L’esprit des éléphants
Les animaux éprouvent-ils des émotions, et lesquelles? L’Américain Carl Safina répond dans un livre majeur
L’eau rend les éléphants heureux. On observe chez eux une joie profonde. La femelle aime son éléphanteau. Si celui-ci vient à mourir, son chagrin est durable. Pour autant, comparer les animaux aux hommes pour les évaluer n’a aucun sens, selon Cynthia Moss, chroniqueuse depuis vingt ans des manières de ces géants hypersensibles. La chercheuse trouve plus pertinent de regarder chaque éléphant pour ce qu’il est : Enid a un tempérament loyal. Eliott est bouteen-train et Eudora excentrique. Pour écrire ce traité sur la vie intérieure des animaux, le documentariste Carl Safina a rencontré les plus grands observateurs d’orques, de loups ou de tortues. Le parti-pris de Cynthia Moss lui semble fondamental. « Il sous-entend que l’homme n’est pas la mesure de toute chose », écrit-il. L’observation animale est une science jeune d’un siècle. Les pionniers de l’éthologie décrivaient ce qu’ils voyaient sans jamais s’interroger sur les motivations et les sentiments par crainte d’être taxés d’« anthropomorphisme ». Cette intimidation intellectuelle devenue un cliché a fait beaucoup de mal. Même argumentée, une étude sur l’émotivité des bêtes pouvait casser net une carrière comme celle de Donald Griffin dans les années 1970 après la parution de « Question of Animal Awareness » (« la Question de la conscience animale »). En 1992, un auteur de la revue « Science » expliquait: « Etudier les perceptions animales n’est pas un projet que je recommanderais. » Les biologistes ont ainsi contribué – avec Descartes, désastreux théoricien de « l’animal machine » – à ancrer l’idée que les humains sont les seuls mammifères conscients et émotionnels.
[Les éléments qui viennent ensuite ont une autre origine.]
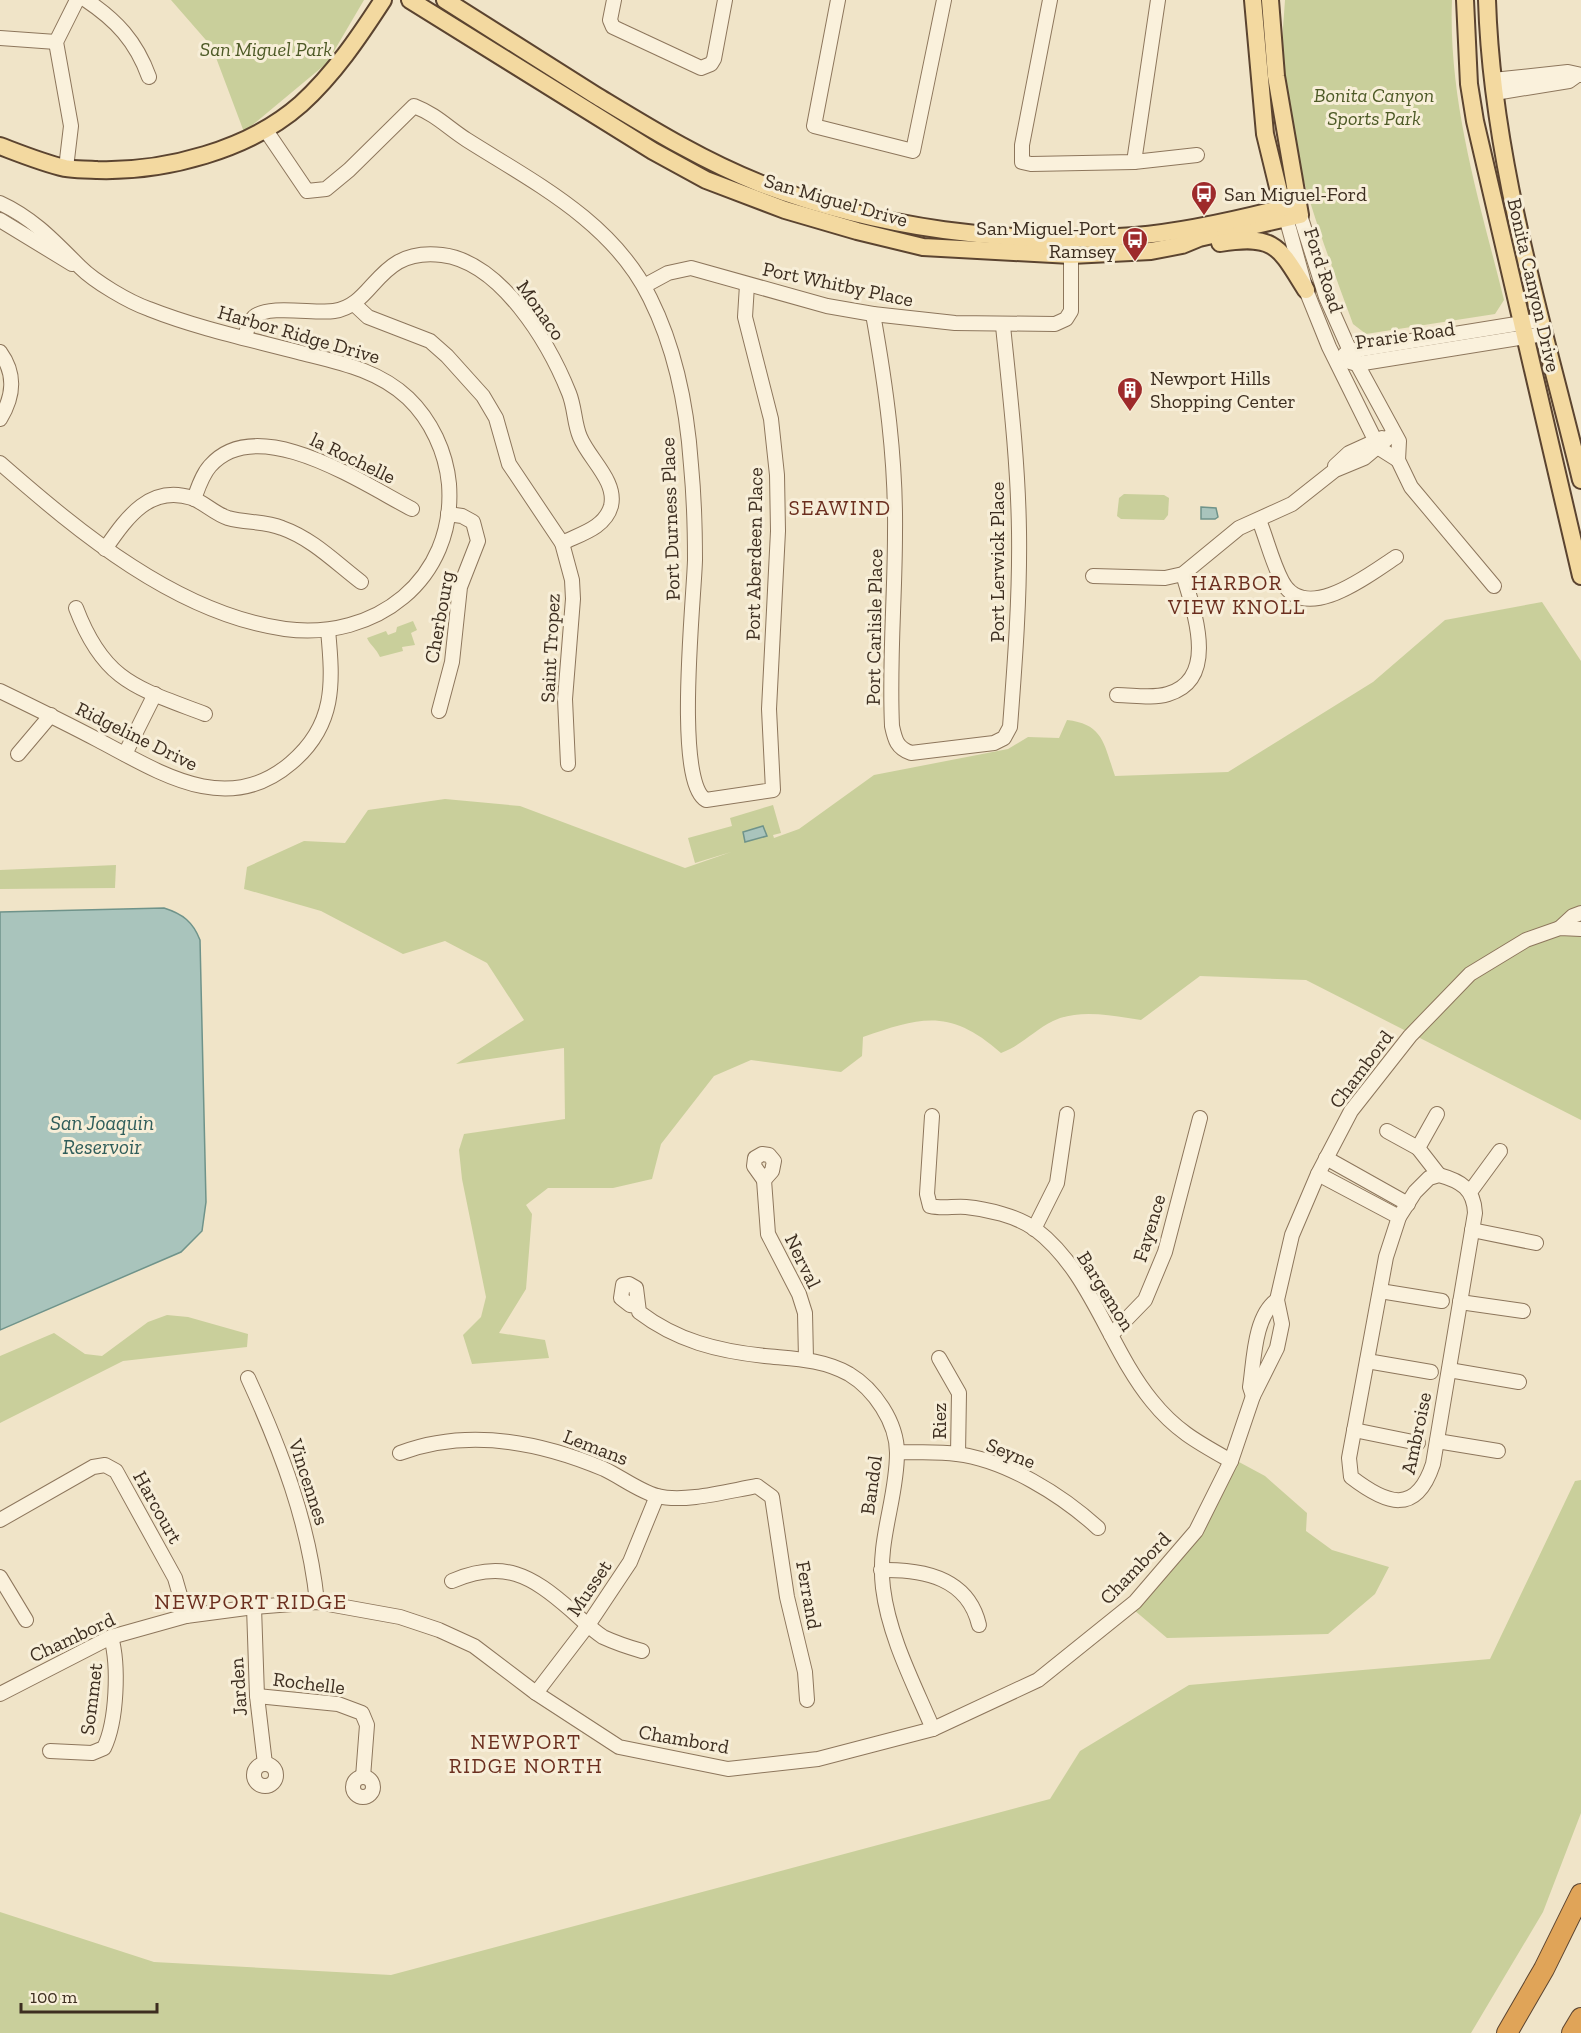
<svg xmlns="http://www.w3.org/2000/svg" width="1581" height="2033" viewBox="0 0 1581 2033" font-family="'Zilla Slab',serif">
<rect width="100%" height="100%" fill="#f0e4c8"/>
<g fill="#c9cf9b">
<path d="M171 0H364L327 63 244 132 212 47Z"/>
<path d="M1285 0H1452C1448 102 1480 203 1504 300L1495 314 1366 334 1353 324C1321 237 1285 145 1282 50 1282 34 1284 17 1285 0Z"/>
<path d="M1124 494 1164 495 1169 498 1168 515 1164 520 1121 519 1117 516 1119 498Z"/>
<path d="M1542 602 1581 661V1120L1306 980 1200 976 1141 1020C1113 1016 1080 1008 1053 1021 1033 1031 1022 1045 1001 1053 950 1008 921 1017 863 1037L862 1056 841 1072 751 1060 714 1076 661 1144 652 1179 613 1188H548L526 1205 532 1214 526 1289 499 1333 545 1340 549 1358 472 1364 463 1335 481 1317 486 1297 462 1179 459 1150 464 1134 565 1119 564 1048 456 1064 524 1020 487 963 445 941 403 954 321 911 244 889 247 867 304 841 345 843 368 810 445 799 520 806 685 868 731 852 695 863 688 838 732 826 730 818 773 805 781 833 773 835 774 838 799 829 874 775 1008 749 1028 737 1059 738 1067 720C1104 724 1104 745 1115 776L1228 772 1373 682 1445 620Z"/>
<path d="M413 621 417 630 411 633 415 645 402 647 403 651 380 657C376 648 370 645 367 638L386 631 388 635 396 632 397 627Z"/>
<path d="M116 865 115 888 0 889V870Z"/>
<path d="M167 1315 188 1317 248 1334 247 1347 123 1361 0 1423V1356L54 1333 85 1354 102 1356 148 1322Z"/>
<path d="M1239 1462 1265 1476 1307 1513 1306 1531 1332 1550 1389 1567 1375 1594 1328 1634 1167 1638 1134 1610 1193 1543Z"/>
<path d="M1581 1480V1813L1543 1912 1471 2033H0V1912L154 1962 391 1975 1050 1799 1080 1751 1189 1685 1490 1659 1575 1481Z"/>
</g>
<g fill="#a9c4bc" stroke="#6f938a" stroke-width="1.5">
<path d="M1201 507 1216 508 1218 517 1215 519H1201Z"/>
<path d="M763 826 767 836 745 842 743 832Z"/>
<path d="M164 908C183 914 193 922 200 940L206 1202 202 1231 181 1252 0 1330V912Z"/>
</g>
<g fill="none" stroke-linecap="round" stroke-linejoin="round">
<defs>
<g id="minor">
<path d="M86 0C116 20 136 41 149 77"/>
<path d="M614 0 610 20 613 27 701 68 711 64 714 59 725 0"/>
<path d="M838 0 814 126 913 151 944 0"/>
<path d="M1050 0 1022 145V162L1031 164 1134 162 1197 155"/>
<path d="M0 38 56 42"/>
<path d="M1493 80 1568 72 1581 75"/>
<path d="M1495 93 1569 81 1576 76"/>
<path d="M265 129 307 191 326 189 349 170 414 106C437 115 448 128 467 140 535 183 613 222 650 298 676 350 687 407 691 465 694 496 695 528 695 560 694 599 674 782 706 800L773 790 769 709 778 531 777 475 771 419 745 317 747 285"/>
<path d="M1134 162 1158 0"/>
<path d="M66 168 71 126 56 42 77 0"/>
<path d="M0 203C33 218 55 242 80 267 95 282 129 302 149 309 197 328 248 339 298 352 337 362 377 369 408 398 431 420 446 452 449 484 456 580 375 641 285 629 177 614 79 532 0 463"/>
<path d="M1284 210 1306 290 1329 347 1379 448 1398 460"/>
<path d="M1300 215 1326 297 1350 351 1399 441 1398 460 1411 487 1494 586"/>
<path d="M0 220 72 264"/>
<path d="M644 286 668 273 691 268 827 306 873 314 955 323 1055 324 1066 319 1071 311V247"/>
<path d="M354 304 368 317 430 341 447 356 483 396 496 418 509 464 562 543 572 580 573 599 565 699 568 764"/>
<path d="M873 314C886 387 896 459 895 533 895 597 889 661 892 726 895 740 897 748 911 753L994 743 1004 738 1010 727C1015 661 1020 596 1019 531 1018 462 1010 394 1003 326"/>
<path d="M245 338C247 330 248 323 254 317 268 304 315 314 334 311 376 305 376 247 442 255 501 262 549 343 569 393 575 408 574 423 580 437 589 459 617 481 611 506 605 528 580 534 562 543"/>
<path d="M0 352C16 374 14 396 0 419"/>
<path d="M1345 354 1350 351 1541 320"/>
<path d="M1350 362 1357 364 1544 334"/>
<path d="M1335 466 1349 453 1382 438"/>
<path d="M194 499C198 488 202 475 210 466 258 411 365 485 412 509"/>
<path d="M1259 520C1267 540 1272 562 1282 581 1305 626 1371 573 1396 557"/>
<path d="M105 549C126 519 149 484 192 498 205 503 215 514 228 518 246 523 265 521 282 528 313 539 336 563 361 582"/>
<path d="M1093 576 1165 578 1183 574 1239 528 1292 504 1335 470 1364 458 1394 433"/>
<path d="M76 608C104 682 137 688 205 714"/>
<path d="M0 691C33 707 66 723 98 740 159 772 227 818 291 763 336 725 333 683 328 630"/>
<path d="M1117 695C1133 695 1152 699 1168 694 1220 679 1193 609 1183 574"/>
<path d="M439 711 452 662 460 587 478 541 473 522 462 516 448 514"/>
<path d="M18 754 51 715"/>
<path d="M125 754 155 694"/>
<path d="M1560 928 1573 916 1581 913"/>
<path d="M1437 1114 1418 1148 1439 1175"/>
<path d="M932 1116 927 1194 930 1206C942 1209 954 1206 966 1207 987 1209 1017 1216 1035 1229 1091 1271 1109 1349 1152 1401 1176 1431 1199 1443 1231 1461"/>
<path d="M1387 1131 1418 1148"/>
<path d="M762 1154 769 1155 774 1161 772 1171 764 1180 754 1166 755 1158Z"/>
<path d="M1326 1158 1408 1204"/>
<path d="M1318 1174 1399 1217"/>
<path d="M1439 1175C1461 1181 1474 1189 1475 1213L1433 1464C1416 1516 1386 1504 1351 1477L1349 1458 1386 1257 1399 1217 1415 1192 1429 1178Z"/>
<path d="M764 1180 768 1234 799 1294 805 1313 806 1359"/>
<path d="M1470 1192 1500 1151"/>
<path d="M1034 1229 1057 1183 1067 1114"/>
<path d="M1472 1230 1536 1243"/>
<path d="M1380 1291 1442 1301"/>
<path d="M1460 1302 1523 1311"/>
<path d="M637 1306 630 1305 621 1298 623 1285 629 1284 636 1288 639 1312C677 1341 718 1351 765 1356 795 1359 822 1359 849 1374 874 1389 897 1422 897 1453 897 1499 877 1540 883 1588 889 1637 914 1684 933 1729"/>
<path d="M1111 1335 1145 1300 1165 1252 1200 1118"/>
<path d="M939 1358 959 1393 958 1454"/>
<path d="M1367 1361 1431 1372"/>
<path d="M1449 1370 1519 1382"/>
<path d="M248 1378C281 1450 309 1523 317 1602"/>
<path d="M1253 1396 1250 1387C1254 1361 1254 1316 1277 1300"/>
<path d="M1354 1430 1418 1443"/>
<path d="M1437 1441 1498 1451"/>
<path d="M897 1452C916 1453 937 1451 957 1454 1006 1460 1062 1495 1098 1528"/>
<path d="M400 1453C467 1428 540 1442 604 1469 621 1477 639 1491 657 1496 685 1503 728 1491 757 1486L772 1497 787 1597 805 1672 807 1700"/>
<path d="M0 1520 93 1467 105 1465 116 1471 175 1578 186 1616"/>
<path d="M881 1570C924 1569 968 1578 979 1625"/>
<path d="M0 1577 26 1620"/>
<path d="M452 1581C504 1559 531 1575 571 1610 581 1619 592 1630 603 1637 616 1643 628 1647 642 1651"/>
<path d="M254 1607 257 1696 265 1764"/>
<path d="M536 1693 588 1625 630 1562 657 1496"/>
<path d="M0 1694 111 1637 186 1616 254 1607 317 1602 400 1617 439 1630 474 1646 536 1693 619 1747 728 1769 818 1759 933 1729 1038 1680 1135 1602 1196 1531 1231 1461 1253 1396 1277 1348 1282 1324 1277 1300 1292 1235 1318 1174 1351 1111 1410 1036 1470 974 1526 940 1560 928 1581 929"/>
<path d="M257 1696 338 1704 362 1713 367 1725 363 1777"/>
<path d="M50 1751 92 1753 104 1748C117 1721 119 1665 111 1637"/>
<circle cx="265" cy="1775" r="11"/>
<circle cx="363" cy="1787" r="10"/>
</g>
<g id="major">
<path d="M410 0 653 151 706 180 785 210 857 231 923 247 1071 255 1151 251 1182 245 1199 238 1300 215 1276 76 1270 0"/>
<path d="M445 0C495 32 545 63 595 95 648 127 701 160 759 183 876 228 1010 246 1135 236 1186 232 1241 219 1291 206"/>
<path d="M1253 0 1265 134 1283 208"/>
<path d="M1465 0 1469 84 1475 121 1581 576"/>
<path d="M1487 0C1492 163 1543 322 1581 480"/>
<path d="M0 146C21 154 43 163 65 168 75 170 86 169 97 170 165 172 249 150 301 104 334 74 359 37 383 0"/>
<path d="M1220 243C1276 234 1279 247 1306 290"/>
</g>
<g id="highway">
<path d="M1507 2033 1544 1969 1581 1894"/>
<path d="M1572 2033 1581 2018"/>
</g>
</defs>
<use href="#minor" stroke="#8d765c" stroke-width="16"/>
<use href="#major" stroke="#5b4430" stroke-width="20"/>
<use href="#highway" stroke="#5b4430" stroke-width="22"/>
<use href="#minor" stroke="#faf1dc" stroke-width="14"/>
<use href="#major" stroke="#f3d9a0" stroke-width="16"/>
<use href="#highway" stroke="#e0a458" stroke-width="20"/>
</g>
<defs>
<symbol id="bus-pin" viewBox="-11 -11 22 30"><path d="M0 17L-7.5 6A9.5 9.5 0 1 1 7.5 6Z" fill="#9e2a2b" stroke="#f7eed8"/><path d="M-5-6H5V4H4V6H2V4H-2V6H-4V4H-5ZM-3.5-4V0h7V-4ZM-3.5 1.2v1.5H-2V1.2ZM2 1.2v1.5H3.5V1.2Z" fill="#fff"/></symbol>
<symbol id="building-pin" viewBox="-11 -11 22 30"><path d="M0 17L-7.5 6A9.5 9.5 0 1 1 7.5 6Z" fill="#9e2a2b" stroke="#f7eed8"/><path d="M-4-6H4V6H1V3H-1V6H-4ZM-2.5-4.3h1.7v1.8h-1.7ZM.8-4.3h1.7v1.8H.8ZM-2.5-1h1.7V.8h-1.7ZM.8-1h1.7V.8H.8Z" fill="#fff"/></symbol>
</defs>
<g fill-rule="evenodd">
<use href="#bus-pin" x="1189" y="179" width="30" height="40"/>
<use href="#bus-pin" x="1120" y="225" width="30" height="40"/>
<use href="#building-pin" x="1115" y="375" width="30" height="40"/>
</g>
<g text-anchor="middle" stroke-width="6" stroke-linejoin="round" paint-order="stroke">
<g font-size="20" font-style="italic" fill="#4d5a26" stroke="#f7eed8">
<text x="266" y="56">San Miguel Park</text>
<text x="1374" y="102">Bonita Canyon<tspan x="1374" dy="23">Sports Park</tspan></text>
</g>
<g font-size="20" fill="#3d2e20" stroke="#f7eed8" text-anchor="start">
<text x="1224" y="201">San Miguel-Ford</text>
<text x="1116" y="235" text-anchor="end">San Miguel-Port<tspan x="1116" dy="23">Ramsey</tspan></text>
<text x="1150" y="385">Newport Hills<tspan x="1150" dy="23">Shopping Center</tspan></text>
</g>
<g font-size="20" fill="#3d2e20" stroke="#f7eed8">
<text transform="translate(836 200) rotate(16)" y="7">San Miguel Drive</text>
<text transform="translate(1324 270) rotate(72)" y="7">Ford Road</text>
<text transform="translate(838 284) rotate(12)" y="7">Port Whitby Place</text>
<text transform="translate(1534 285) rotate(77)" y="7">Bonita Canyon Drive</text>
<text transform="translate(541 310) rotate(55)" y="7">Monaco</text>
<text transform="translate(299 334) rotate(16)" y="7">Harbor Ridge Drive</text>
<text transform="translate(1405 335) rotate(-8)" y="7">Prarie Road</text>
<text transform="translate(353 458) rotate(26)" y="7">la Rochelle</text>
<text transform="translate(670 519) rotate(-92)" y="7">Port Durness Place</text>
<text transform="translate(754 554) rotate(-89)" y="7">Port Aberdeen Place</text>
<text transform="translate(997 562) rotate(-90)" y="7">Port Lerwick Place</text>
<text transform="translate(439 617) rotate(-80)" y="7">Cherbourg</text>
<text transform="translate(874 627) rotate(-89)" y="7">Port Carlisle Place</text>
<text transform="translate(550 648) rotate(-87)" y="7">Saint Tropez</text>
<text transform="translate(137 736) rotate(26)" y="7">Ridgeline Drive</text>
<text transform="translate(1361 1069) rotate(-53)" y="7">Chambord</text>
<text transform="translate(1149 1228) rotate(-73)" y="7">Fayence</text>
<text transform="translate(803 1261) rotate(64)" y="7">Nerval</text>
<text transform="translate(1106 1291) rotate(58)" y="7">Bargemon</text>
<text transform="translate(939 1421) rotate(-90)" y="7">Riez</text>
<text transform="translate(1416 1433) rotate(-78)" y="7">Ambroise</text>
<text transform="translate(596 1447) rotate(21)" y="7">Lemans</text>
<text transform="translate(1011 1453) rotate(22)" y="7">Seyne</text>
<text transform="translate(309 1482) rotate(72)" y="7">Vincennes</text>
<text transform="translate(871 1485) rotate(-82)" y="7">Bandol</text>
<text transform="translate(158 1507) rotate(61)" y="7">Harcourt</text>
<text transform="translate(1135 1568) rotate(-46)" y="7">Chambord</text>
<text transform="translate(589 1588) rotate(-56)" y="7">Musset</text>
<text transform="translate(809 1595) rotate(80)" y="7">Ferrand</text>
<text transform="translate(72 1637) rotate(-25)" y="7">Chambord</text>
<text transform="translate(309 1683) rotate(7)" y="7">Rochelle</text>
<text transform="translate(238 1687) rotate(-94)" y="7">Jarden</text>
<text transform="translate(91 1699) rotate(-83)" y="7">Sommet</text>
<text transform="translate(684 1739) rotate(10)" y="7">Chambord</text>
</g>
<g font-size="21" letter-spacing="1.5" fill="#6b2e1e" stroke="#f7eed8">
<text x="840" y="515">SEAWIND</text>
<text x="1237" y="590">HARBOR<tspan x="1237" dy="24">VIEW KNOLL</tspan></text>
<text x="526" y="1749">NEWPORT<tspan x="526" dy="24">RIDGE NORTH</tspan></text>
</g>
<g font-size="21" font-style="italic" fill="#2f5d5a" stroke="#f7eed8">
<text x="102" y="1130">San Joaquin<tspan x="102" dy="24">Reservoir</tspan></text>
</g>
<g font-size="22" letter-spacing="1.5" fill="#6b2e1e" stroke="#f7eed8">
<text x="251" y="1609">NEWPORT RIDGE</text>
</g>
</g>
<path d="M21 2003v9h136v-9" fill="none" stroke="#3d2e20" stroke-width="3"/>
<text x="30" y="2003" font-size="18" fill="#3d2e20" stroke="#f7eed8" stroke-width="4.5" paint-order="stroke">100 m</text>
</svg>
Depuis dix ans, les choses changent. « La personnalité est probablement le trait le plus sous-estimé des créatures en liberté », poursuit Carl Safina. Chiens, oiseaux… ont eux aussi une expérience de la vie. Comme disait le grand Charles (Darwin) qui savait que l’animal est doté d’esprit, « il n’est jamais inutile de se faire une juste idée de son ignorance ».